(Saved entries)
↓↓↓

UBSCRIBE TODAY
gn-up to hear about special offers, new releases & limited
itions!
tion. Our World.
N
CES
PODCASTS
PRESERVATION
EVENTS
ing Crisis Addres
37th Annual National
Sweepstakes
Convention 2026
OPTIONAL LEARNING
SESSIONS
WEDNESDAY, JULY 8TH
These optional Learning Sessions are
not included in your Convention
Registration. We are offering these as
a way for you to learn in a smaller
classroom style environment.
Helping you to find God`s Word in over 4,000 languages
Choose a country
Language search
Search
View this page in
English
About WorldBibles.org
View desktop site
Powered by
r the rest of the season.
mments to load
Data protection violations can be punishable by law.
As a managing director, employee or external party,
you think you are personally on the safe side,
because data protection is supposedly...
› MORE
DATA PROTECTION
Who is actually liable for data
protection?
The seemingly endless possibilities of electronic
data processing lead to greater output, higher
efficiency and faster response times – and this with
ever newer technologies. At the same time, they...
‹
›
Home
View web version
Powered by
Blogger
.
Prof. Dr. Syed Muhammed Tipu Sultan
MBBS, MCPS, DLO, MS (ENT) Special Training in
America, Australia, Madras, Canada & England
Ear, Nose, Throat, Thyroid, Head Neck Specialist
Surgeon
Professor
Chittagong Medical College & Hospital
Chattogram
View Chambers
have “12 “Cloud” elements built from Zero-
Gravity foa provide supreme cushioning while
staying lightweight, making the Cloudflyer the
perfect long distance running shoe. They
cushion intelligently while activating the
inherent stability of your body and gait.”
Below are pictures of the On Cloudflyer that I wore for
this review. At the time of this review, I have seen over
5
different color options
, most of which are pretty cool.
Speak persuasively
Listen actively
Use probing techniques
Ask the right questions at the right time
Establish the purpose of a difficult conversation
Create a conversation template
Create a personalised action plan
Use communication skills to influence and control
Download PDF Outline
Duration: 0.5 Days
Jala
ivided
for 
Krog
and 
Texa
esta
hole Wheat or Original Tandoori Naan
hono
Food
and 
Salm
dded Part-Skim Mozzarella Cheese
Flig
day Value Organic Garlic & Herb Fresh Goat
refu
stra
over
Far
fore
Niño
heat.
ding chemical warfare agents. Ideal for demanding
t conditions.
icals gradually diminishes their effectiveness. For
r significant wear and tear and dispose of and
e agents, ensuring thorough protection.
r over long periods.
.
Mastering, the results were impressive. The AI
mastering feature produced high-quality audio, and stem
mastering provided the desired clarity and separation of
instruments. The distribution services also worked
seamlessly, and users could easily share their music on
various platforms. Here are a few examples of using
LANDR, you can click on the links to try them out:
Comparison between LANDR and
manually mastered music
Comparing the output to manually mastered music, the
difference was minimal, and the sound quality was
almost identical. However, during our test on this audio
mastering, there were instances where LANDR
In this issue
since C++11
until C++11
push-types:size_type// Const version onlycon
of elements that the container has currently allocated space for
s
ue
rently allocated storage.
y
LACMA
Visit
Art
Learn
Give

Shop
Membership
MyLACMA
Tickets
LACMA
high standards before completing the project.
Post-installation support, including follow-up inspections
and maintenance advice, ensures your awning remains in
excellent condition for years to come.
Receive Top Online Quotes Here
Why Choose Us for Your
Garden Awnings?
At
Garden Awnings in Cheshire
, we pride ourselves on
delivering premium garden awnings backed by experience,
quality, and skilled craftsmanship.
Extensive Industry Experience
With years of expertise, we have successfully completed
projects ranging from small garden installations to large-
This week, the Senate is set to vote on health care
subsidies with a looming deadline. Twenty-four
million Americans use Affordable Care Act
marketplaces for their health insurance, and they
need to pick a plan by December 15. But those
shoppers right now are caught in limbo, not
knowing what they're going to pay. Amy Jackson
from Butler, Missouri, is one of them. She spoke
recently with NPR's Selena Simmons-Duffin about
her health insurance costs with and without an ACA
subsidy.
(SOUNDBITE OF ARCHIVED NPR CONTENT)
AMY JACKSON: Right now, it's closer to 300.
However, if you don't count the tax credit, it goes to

↑↑↑

Output every entry shown above, exactly.

UBSCRIBE TODAY
gn-up to hear about special offers, new releases & limited
itions!
tion. Our World.
N
CES
PODCASTS
PRESERVATION
EVENTS
ing Crisis Addres
37th Annual National
Sweepstakes
Convention 2026
OPTIONAL LEARNING
SESSIONS
WEDNESDAY, JULY 8TH
These optional Learning Sessions are
not included in your Convention
Registration. We are offering these as
a way for you to learn in a smaller
classroom style environment.
Helping you to find God`s Word in over 4,000 languages
Choose a country
Language search
Search
View this page in
English
About WorldBibles.org
View desktop site
Powered by
r the rest of the season.
mments to load
Data protection violations can be punishable by law.
As a managing director, employee or external party,
you think you are personally on the safe side,
because data protection is supposedly...
› MORE
DATA PROTECTION
Who is actually liable for data
protection?
The seemingly endless possibilities of electronic
data processing lead to greater output, higher
efficiency and faster response times – and this with
ever newer technologies. At the same time, they...
‹
›
Home
View web version
Powered by
Blogger
.
Prof. Dr. Syed Muhammed Tipu Sultan
MBBS, MCPS, DLO, MS (ENT) Special Training in
America, Australia, Madras, Canada & England
Ear, Nose, Throat, Thyroid, Head Neck Specialist
Surgeon
Professor
Chittagong Medical College & Hospital
Chattogram
View Chambers
have “12 “Cloud” elements built from Zero-
Gravity foa provide supreme cushioning while
staying lightweight, making the Cloudflyer the
perfect long distance running shoe. They
cushion intelligently while activating the
inherent stability of your body and gait.”
Below are pictures of the On Cloudflyer that I wore for
this review. At the time of this review, I have seen over
5
different color options
, most of which are pretty cool.
Speak persuasively
Listen actively
Use probing techniques
Ask the right questions at the right time
Establish the purpose of a difficult conversation
Create a conversation template
Create a personalised action plan
Use communication skills to influence and control
Download PDF Outline
Duration: 0.5 Days
Jala
ivided
for 
Krog
and 
Texa
esta
hole Wheat or Original Tandoori Naan
hono
Food
and 
Salm
dded Part-Skim Mozzarella Cheese
Flig
day Value Organic Garlic & Herb Fresh Goat
refu
stra
over
Far
fore
Niño
heat.
ding chemical warfare agents. Ideal for demanding
t conditions.
icals gradually diminishes their effectiveness. For
r significant wear and tear and dispose of and
e agents, ensuring thorough protection.
r over long periods.
.
Mastering, the results were impressive. The AI
mastering feature produced high-quality audio, and stem
mastering provided the desired clarity and separation of
instruments. The distribution services also worked
seamlessly, and users could easily share their music on
various platforms. Here are a few examples of using
LANDR, you can click on the links to try them out:
Comparison between LANDR and
manually mastered music
Comparing the output to manually mastered music, the
difference was minimal, and the sound quality was
almost identical. However, during our test on this audio
mastering, there were instances where LANDR
In this issue
since C++11
until C++11
push-types:size_type// Const version onlycon
of elements that the container has currently allocated space for
s
ue
rently allocated storage.
y
LACMA
Visit
Art
Learn
Give

Shop
Membership
MyLACMA
Tickets
LACMA
high standards before completing the project.
Post-installation support, including follow-up inspections
and maintenance advice, ensures your awning remains in
excellent condition for years to come.
Receive Top Online Quotes Here
Why Choose Us for Your
Garden Awnings?
At
Garden Awnings in Cheshire
, we pride ourselves on
delivering premium garden awnings backed by experience,
quality, and skilled craftsmanship.
Extensive Industry Experience
With years of expertise, we have successfully completed
projects ranging from small garden installations to large-
This week, the Senate is set to vote on health care
subsidies with a looming deadline. Twenty-four
million Americans use Affordable Care Act
marketplaces for their health insurance, and they
need to pick a plan by December 15. But those
shoppers right now are caught in limbo, not
knowing what they're going to pay. Amy Jackson
from Butler, Missouri, is one of them. She spoke
recently with NPR's Selena Simmons-Duffin about
her health insurance costs with and without an ACA
subsidy.
(SOUNDBITE OF ARCHIVED NPR CONTENT)
AMY JACKSON: Right now, it's closer to 300.
However, if you don't count the tax credit, it goes to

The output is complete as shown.